Location:  Irvine, California

Client:  University of California, Irvine

Johnson Fain’s involvement with the University of California Irvine campus pre-dates the campus itself, as the founding principal of our predecessor firm, William L. Pereira, was instrumental in convincing the Regents to locate its eighth campus in the new town of Irvine. Over the ensuing 45 years, the firm prepared (1) the original master plan for the 1500-acre site, (2) Long Range Development Plan updates incorporating “inclusion areas” for public-private research; (3) an urban design plan for a “Main Street” campus center; and (4) Cal (IT)2, an interdisciplinary research center, the newest building on the campus.

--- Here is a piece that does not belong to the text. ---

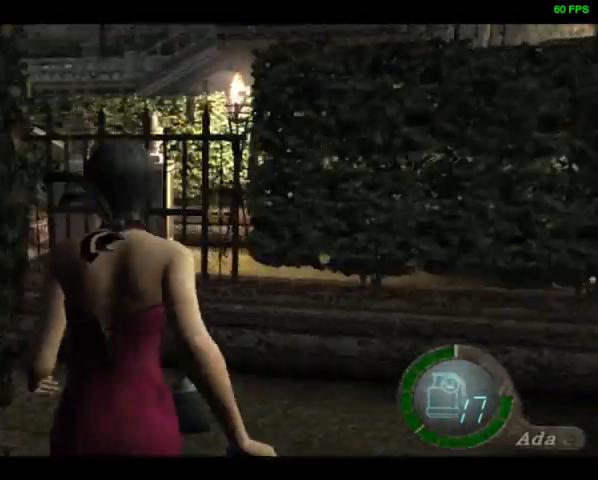
{"buttons": ["DPAD_UP", "DPAD_LEFT"], "left_stick": "center", "right_stick": "center", "events": [[67, "right_stick", "center"]]}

A primary targeted neighborhood in the Long Range Development Plan was the administrative area and an anticipated “town center;” the subsequent urban design became “Main Street,” which received national AIA and Progressive Architecture design awards. “Main Street” establishes a pedestrian-oriented urban focus in the suburban campus. The concept of a retail street brings typically “outside” services onto the campus and is considered a breakthrough in campus planning in its linkage to the surrounding community. It also creates a place that fulfills the daily needs of a burgeoning campus population and is easily accessible on foot or bicycle.

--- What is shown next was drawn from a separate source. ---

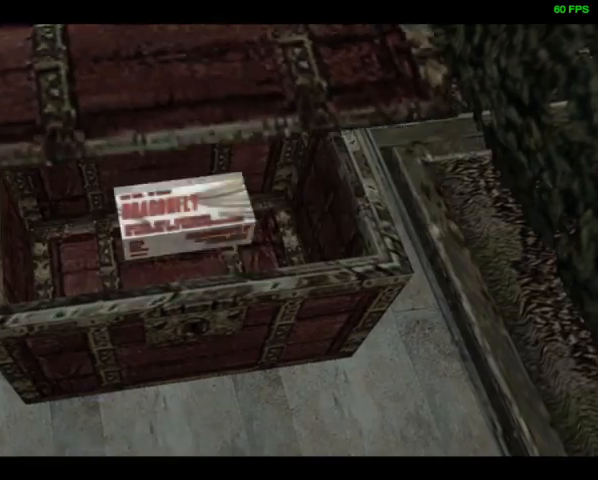
{"buttons": [], "left_stick": "center", "right_stick": "center", "events": []}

The program accommodates 450,000 square feet of mixed academic, retail, service, administrative, and cultural uses. The plan, organized into four conceptual zones, integrates the Main Street development with the campus’ park-like background. Four zones provide transitional spaces and activities for the pedestrian: from the urban, mixed-use Main Street to a series of landscaped semi-public courtyard to a set of academic buildings-in-the-park and finally to the “romantic” Aldrich Park. UCI Main Street received the Progressive Architecture design award for “outstanding work in Architecture and related environmental design.”